Frédérique Clavel, Présidente de l'APCE et de Fédération Pionnières - un réseau d'incubateurs et pépinières au féminin de solutions innovantes - récemment nommée par Fleur Pellerin à son poste, revient pour Maddyness sur l'entrepreneuriat au féminin à l'occasion de la journée de la femme. Si la situation tend à s'améliorer - et les nombreux évènements organisés aujourd'hui comme la journée de la femme digitale le prouvent - elle reste encore précaire pour de nombreuses entrepreneuses, un constat que veut combattre Frédérique Clavel au travers de ses actions et en demandant un engagement plus ferme de la société envers elles.
#1 Pouvez-vous nous dresser un état des lieux de l'entrepreneuriat au féminin?

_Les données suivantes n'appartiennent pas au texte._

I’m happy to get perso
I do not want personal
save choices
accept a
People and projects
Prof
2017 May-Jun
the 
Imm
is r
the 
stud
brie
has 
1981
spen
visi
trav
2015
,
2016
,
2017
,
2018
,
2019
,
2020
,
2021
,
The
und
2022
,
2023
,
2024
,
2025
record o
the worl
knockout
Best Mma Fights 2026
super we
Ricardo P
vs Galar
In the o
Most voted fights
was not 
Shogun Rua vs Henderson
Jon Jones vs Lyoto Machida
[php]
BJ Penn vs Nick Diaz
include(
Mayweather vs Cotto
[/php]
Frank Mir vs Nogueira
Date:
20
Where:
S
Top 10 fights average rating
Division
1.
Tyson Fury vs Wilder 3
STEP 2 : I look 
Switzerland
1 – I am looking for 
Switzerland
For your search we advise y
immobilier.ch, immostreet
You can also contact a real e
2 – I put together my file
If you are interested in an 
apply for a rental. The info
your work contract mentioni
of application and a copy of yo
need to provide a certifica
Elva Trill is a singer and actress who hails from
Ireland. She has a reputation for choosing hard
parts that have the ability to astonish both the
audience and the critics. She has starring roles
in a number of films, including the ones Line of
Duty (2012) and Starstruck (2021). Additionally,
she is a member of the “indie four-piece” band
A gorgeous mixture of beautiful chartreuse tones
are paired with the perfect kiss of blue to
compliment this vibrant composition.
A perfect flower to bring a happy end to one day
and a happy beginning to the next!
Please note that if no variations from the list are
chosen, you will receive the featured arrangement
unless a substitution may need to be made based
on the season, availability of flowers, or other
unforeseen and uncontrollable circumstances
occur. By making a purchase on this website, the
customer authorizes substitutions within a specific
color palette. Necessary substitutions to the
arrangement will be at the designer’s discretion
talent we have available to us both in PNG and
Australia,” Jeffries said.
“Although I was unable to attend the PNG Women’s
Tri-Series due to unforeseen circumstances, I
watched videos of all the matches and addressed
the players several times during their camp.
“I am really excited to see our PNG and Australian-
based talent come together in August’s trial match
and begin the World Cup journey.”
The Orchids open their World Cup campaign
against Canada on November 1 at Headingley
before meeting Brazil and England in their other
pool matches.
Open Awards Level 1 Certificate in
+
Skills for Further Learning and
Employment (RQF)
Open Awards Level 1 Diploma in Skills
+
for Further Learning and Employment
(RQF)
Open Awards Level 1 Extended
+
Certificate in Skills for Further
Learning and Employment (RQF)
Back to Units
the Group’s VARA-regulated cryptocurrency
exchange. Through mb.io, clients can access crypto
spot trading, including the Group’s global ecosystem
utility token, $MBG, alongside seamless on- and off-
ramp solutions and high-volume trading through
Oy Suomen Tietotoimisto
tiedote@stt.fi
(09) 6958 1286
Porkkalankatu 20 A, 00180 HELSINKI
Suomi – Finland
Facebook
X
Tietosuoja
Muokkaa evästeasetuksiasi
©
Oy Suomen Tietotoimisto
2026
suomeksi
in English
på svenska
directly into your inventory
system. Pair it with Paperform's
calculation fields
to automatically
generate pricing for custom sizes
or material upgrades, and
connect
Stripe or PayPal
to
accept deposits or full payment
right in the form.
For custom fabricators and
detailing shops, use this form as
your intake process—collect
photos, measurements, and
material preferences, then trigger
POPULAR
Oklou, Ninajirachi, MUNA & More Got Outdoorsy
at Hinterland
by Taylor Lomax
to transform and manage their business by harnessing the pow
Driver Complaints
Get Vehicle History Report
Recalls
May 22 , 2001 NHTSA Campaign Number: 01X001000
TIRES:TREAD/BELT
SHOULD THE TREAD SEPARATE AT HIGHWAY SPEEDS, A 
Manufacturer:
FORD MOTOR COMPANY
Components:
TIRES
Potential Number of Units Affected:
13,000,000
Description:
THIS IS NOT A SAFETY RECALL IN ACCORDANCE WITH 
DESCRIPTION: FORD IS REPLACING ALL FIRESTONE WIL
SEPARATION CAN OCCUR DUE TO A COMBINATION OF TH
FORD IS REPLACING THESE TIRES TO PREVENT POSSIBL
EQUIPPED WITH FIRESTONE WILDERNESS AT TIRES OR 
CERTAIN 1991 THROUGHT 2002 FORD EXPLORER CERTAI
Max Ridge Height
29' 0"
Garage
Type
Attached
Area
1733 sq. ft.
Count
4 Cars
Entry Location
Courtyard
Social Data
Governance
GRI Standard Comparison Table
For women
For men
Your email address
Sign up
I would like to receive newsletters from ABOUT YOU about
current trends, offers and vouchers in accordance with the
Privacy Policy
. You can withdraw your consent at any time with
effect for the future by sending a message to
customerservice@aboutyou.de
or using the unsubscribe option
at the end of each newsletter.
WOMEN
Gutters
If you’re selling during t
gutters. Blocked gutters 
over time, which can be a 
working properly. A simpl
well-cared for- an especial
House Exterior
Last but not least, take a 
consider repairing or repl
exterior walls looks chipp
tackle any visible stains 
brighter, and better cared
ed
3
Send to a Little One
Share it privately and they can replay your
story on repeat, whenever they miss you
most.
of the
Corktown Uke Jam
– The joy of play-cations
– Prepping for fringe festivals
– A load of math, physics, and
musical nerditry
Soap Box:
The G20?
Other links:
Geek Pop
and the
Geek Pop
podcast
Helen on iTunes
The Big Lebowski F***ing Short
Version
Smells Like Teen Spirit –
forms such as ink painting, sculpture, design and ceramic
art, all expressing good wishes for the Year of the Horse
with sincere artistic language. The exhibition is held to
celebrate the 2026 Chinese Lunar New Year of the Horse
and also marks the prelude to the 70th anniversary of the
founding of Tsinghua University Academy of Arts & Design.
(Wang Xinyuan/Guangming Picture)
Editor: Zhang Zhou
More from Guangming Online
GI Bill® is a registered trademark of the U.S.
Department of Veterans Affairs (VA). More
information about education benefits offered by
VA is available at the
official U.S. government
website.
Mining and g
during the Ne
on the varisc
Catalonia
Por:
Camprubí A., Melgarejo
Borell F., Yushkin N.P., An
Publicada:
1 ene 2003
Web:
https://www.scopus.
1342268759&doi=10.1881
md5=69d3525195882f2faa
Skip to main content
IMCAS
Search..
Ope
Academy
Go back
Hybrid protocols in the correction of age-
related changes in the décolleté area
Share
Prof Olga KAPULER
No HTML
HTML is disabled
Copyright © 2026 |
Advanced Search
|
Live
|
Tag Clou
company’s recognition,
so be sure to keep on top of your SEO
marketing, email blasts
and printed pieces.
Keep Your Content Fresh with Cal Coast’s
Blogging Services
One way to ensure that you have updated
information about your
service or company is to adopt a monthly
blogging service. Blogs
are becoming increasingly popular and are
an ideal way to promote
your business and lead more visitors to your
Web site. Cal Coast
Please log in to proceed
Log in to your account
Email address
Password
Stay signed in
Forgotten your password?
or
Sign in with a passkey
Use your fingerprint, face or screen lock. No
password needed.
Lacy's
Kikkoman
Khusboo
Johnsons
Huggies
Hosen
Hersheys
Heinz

Les femmes représentent un potentiel d’énergie et de talents encore insuffisamment libéré aujourd’hui. Certes, la situation s’est améliorée depuis 2003, date à laquelle le projet Pionnières a démarré. A l’époque, 3 éléments m’avaient sauté aux yeux : on comptait moins de 5% de femmes dans les incubateurs, ceux-ci étaient uniquement destinés à l’accompagnement de start-ups techno alors que le secteur d’activité majoritairement concerné par la création d’entreprise par les femmes était, et est encore, celui des services.
"Les femmes représentent un potentiel d’énergie et de talents encore insuffisamment libéré aujourd’hui" Frédérique Clavel
J’ajouterai à ceci un élément très important : la difficile reconnaissance, à l'époque, de l’innovation de services qui reste un de mes chevaux de bataille ! Quand nous avons ouvert les portes de l’incubateur Paris Pionnières, le premier incubateur en France dédié à l’accompagnement des projets portés par des femmes, grâce au soutien de Christian Sautter à la Mairie de Paris, l’offre a créé tout de suite de la demande. Et très vite le modèle a été dupliqué en Normandie, au Maroc. Aujourd’hui le réseau des Pionnières compte 13 implantations en France et 5 à l’étranger.
#2 Une situation qui s'améliore pour les femmes entrepreneuses?
Oui et non. Les entreprises créées par les femmes évoluent positivement car le taux atteint 38% contre 30% il y a quelques années. Cependant en ce qui concerne l’innovation ou les projets financés par le capital d’amorçage, la part des femmes est plutôt inférieure à 10%. Pour une France qui veut doubler le nombre de ses ETI en cinq ans il y a un bon réservoir de potentiel au féminin...
#3 On voit une augmentation visible des structures et qui leur sont dédiés, est-ce un véritable mouvement de fond?
Beaucoup d’augmentation d’évènements car le thème est porteur, beaucoup de réseaux féminins, Grandes écoles, EPWN, BPW et bien d’autres. En ce qui concerne les outils d’accompagnement et de financement il y en a trop peu ! C’est dommage mais les moyens publics et privés manquent cruellement.
#4 Comment voyez-vous l'avenir pour ces femmes?
Vers un accompagnement toujours plus grand? L’avenir est forcément plus brillant pour celles qui sont accompagnées puisque le taux de pérennité pour celles-ci est de 80% contre 50%... Nous avons des accords avec des organisations pratiquant le mentoring des entrepreneurs pour faire suite à notre action. Paris Pionnières monte son réseau de « marraines ».
"Nous avons besoin d’une véritable politique d’appui à l’entrepreneuriat féminin qui soit portée au plus haut niveau de l’état avec des moyen dignes de cette ambition" Frédérique Clavel
#5 Le réseau des Pionnières s'élargit d'année en année, des nouveautés sont-elles à prévoir dans le réseau?
Le réseau s’élargit avec de très faibles moyens et une énergie débordante. Nous sommes sollicitées de toutes parts en France comme à l’étranger. Nous ne pouvons pas répondre à toutes ces demandes. Nous avons besoin d’une véritable politique d’appui à l’entrepreneuriat féminin qui soit portée au plus haut niveau de l’état avec des moyen dignes de cette ambition. Pour fabriquer des entreprises solides, ambitieuses, pérennes et créatrices d’emplois stables, il faut trois ingrédients : information/sensibilisation, accompagnement, financement.